■ **PROMPT**
Go through the data and copy each line where the string "scroll" appears.

(Collected data entries)
*-*-*
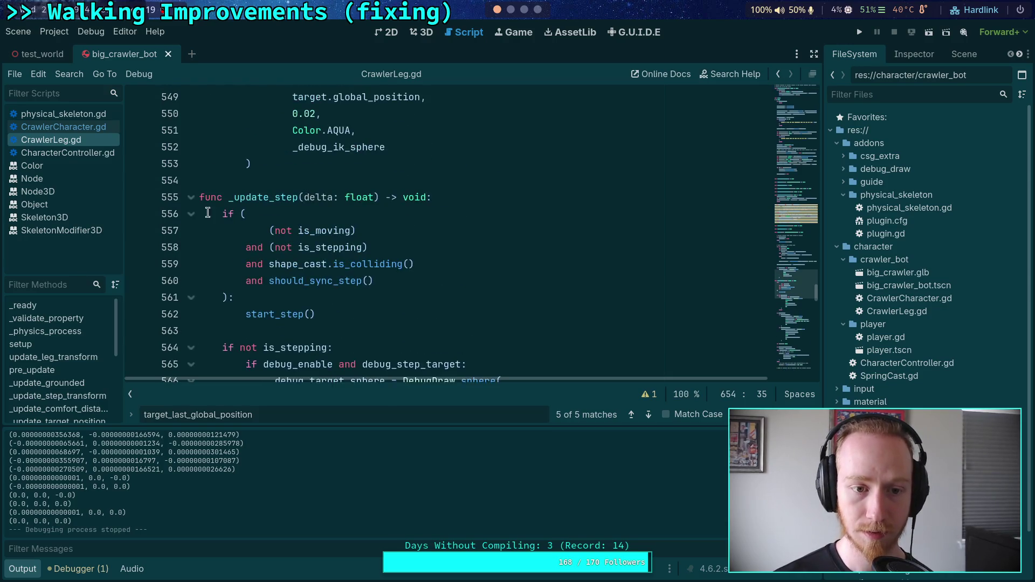
click(191, 198)
scroll(360, 230, up, 5)
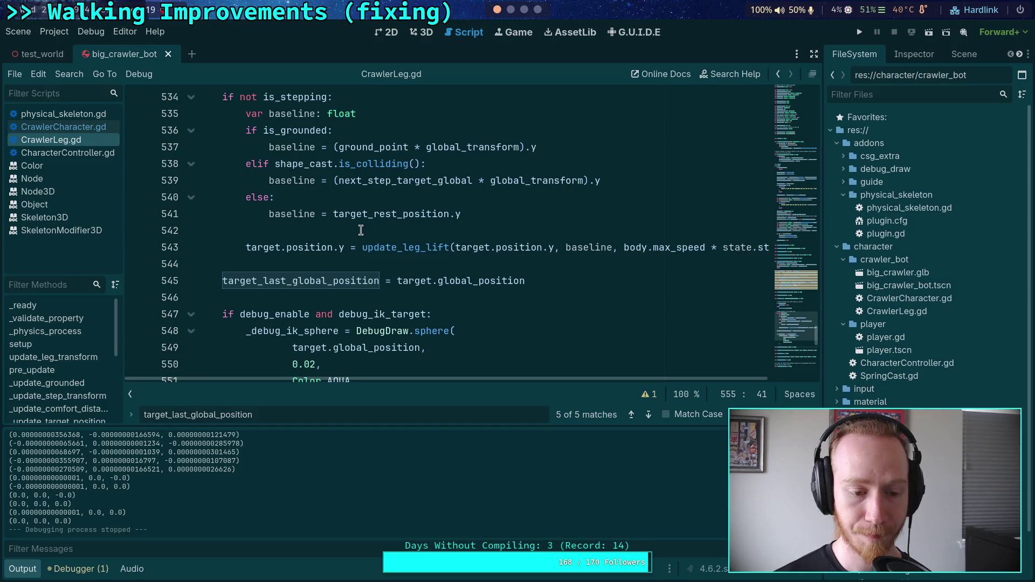
scroll(361, 230, up, 20)
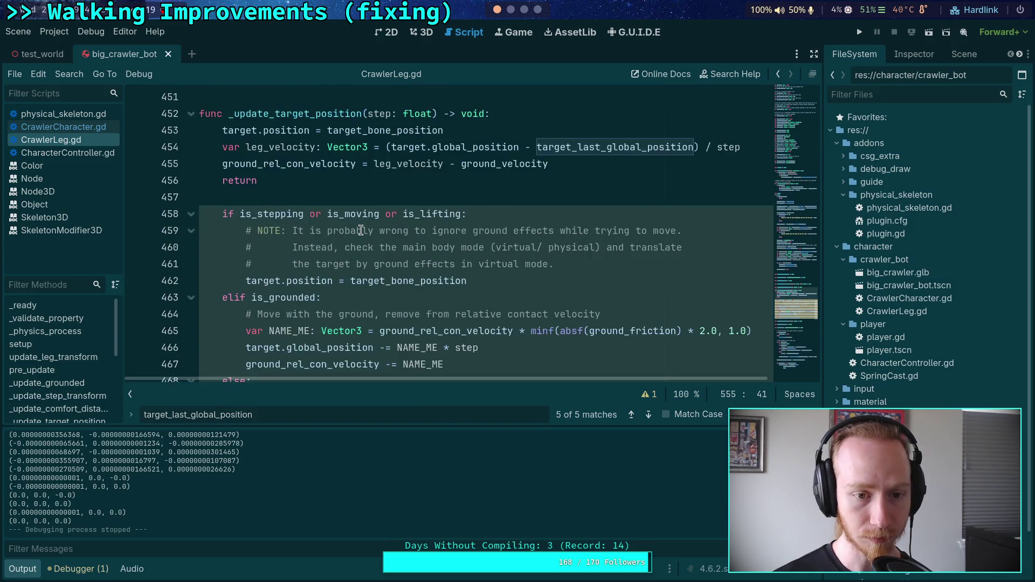
scroll(361, 230, up, 2)
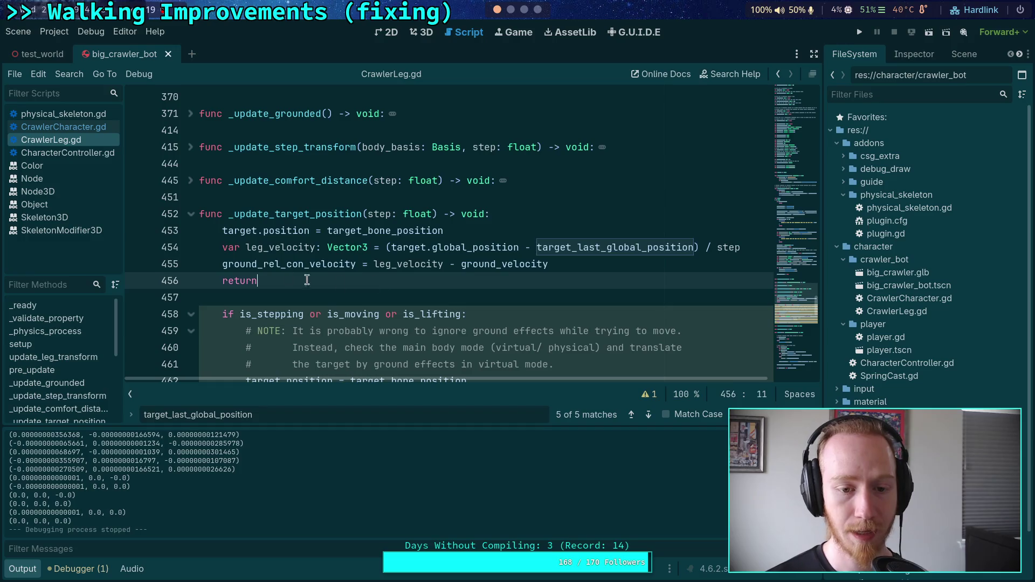
drag(316, 278, 211, 247)
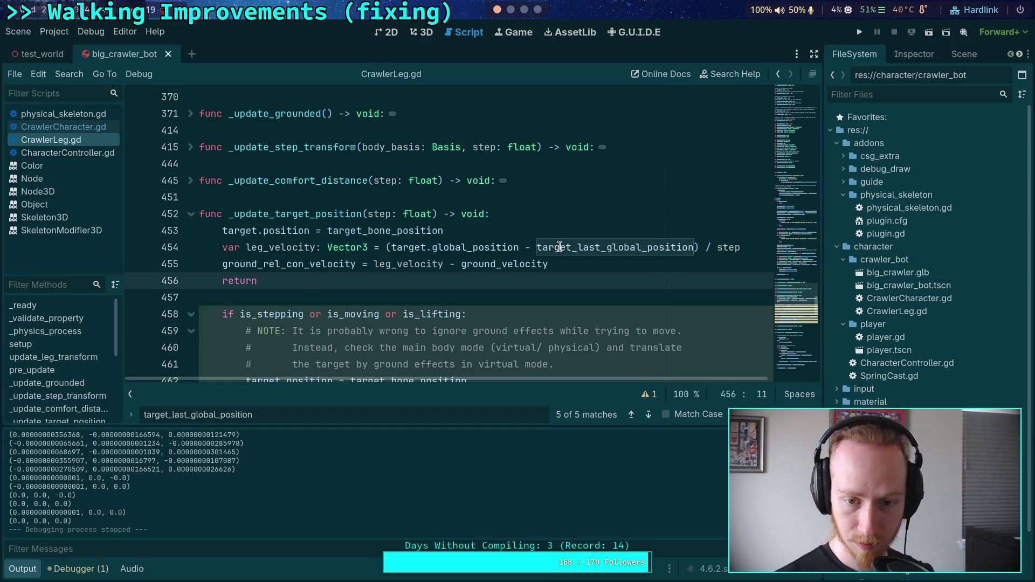
click(538, 248)
scroll(465, 245, up, 3)
scroll(465, 245, up, 8)
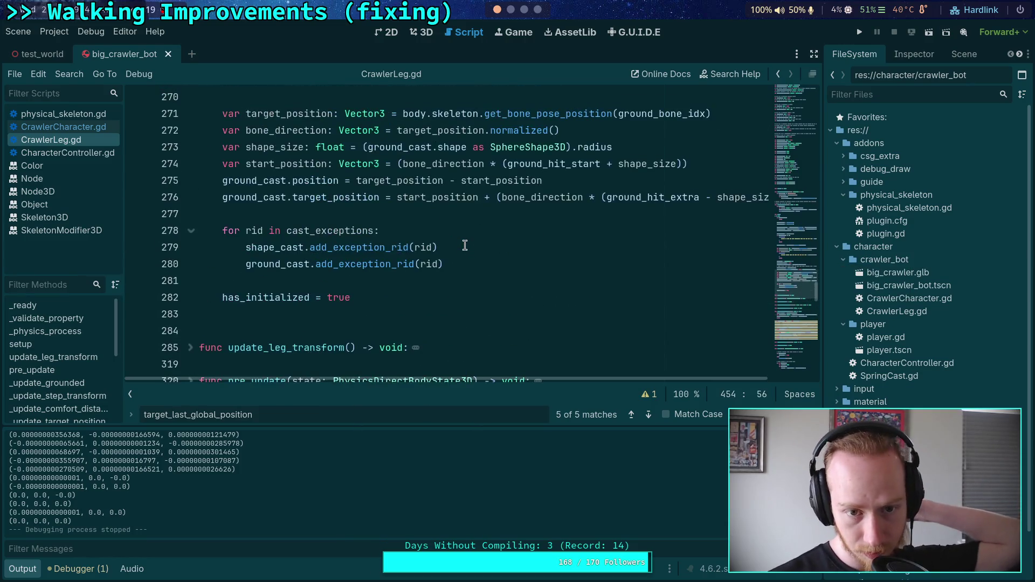
scroll(465, 245, up, 5)
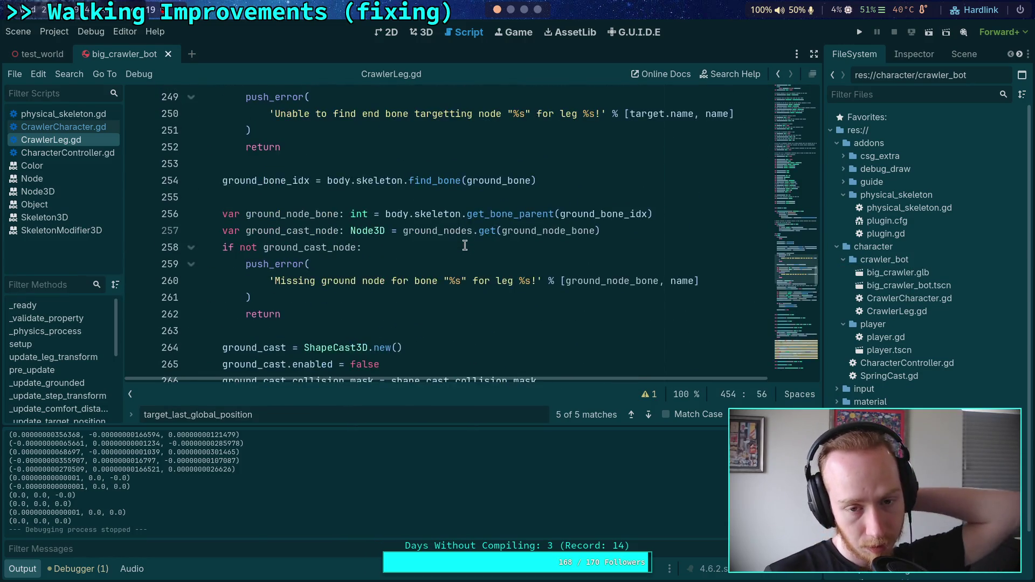
scroll(465, 244, down, 1)
scroll(465, 244, up, 2)
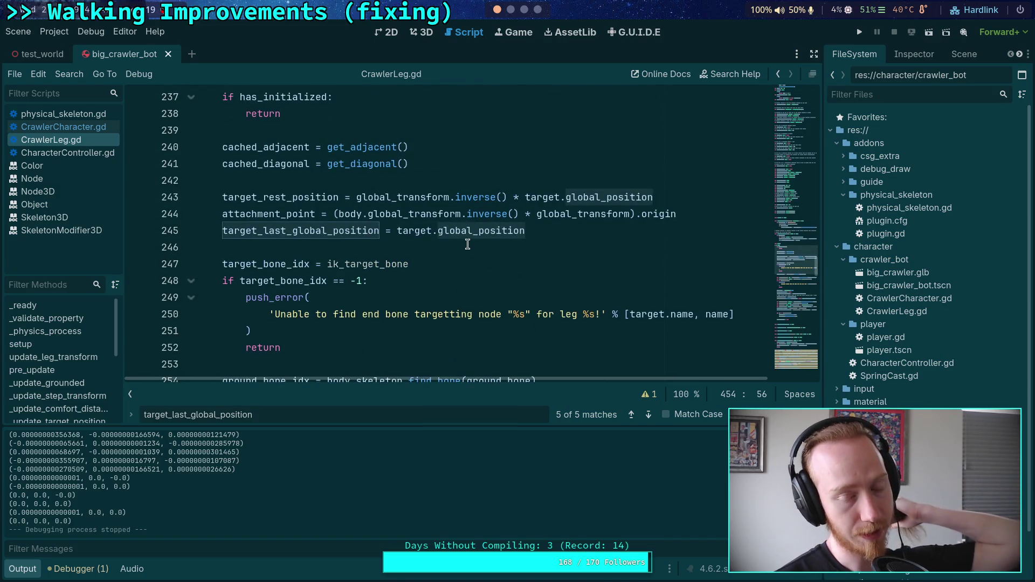
scroll(465, 244, up, 6)
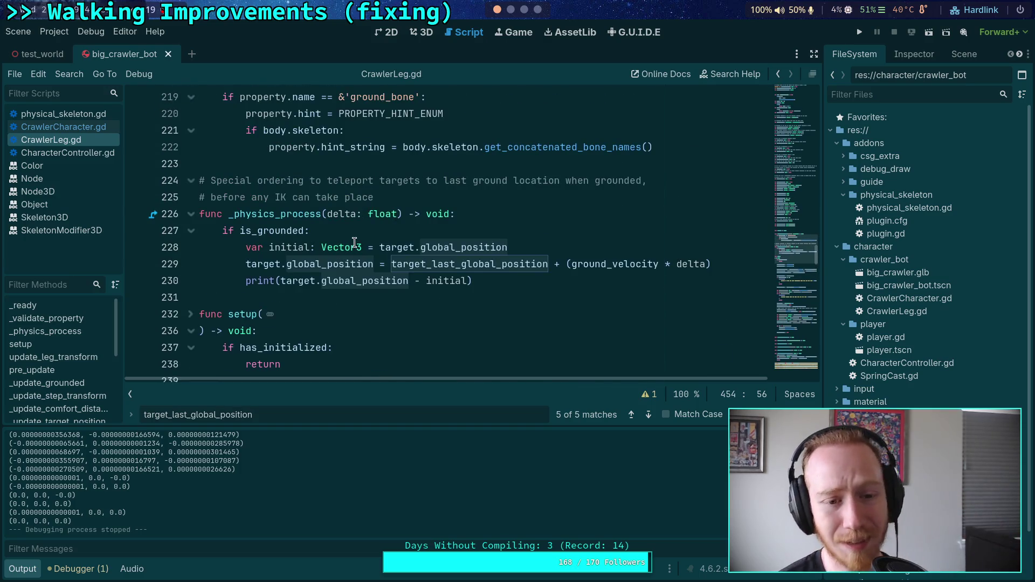
mouse_move(355, 242)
*-*-*
■ **RESPONSE TO THIS TASK**
scroll(360, 230, up, 5)
scroll(361, 230, up, 20)
scroll(361, 230, up, 2)
scroll(465, 245, up, 3)
scroll(465, 245, up, 8)
scroll(465, 245, up, 5)
scroll(465, 244, down, 1)
scroll(465, 244, up, 2)
scroll(465, 244, up, 6)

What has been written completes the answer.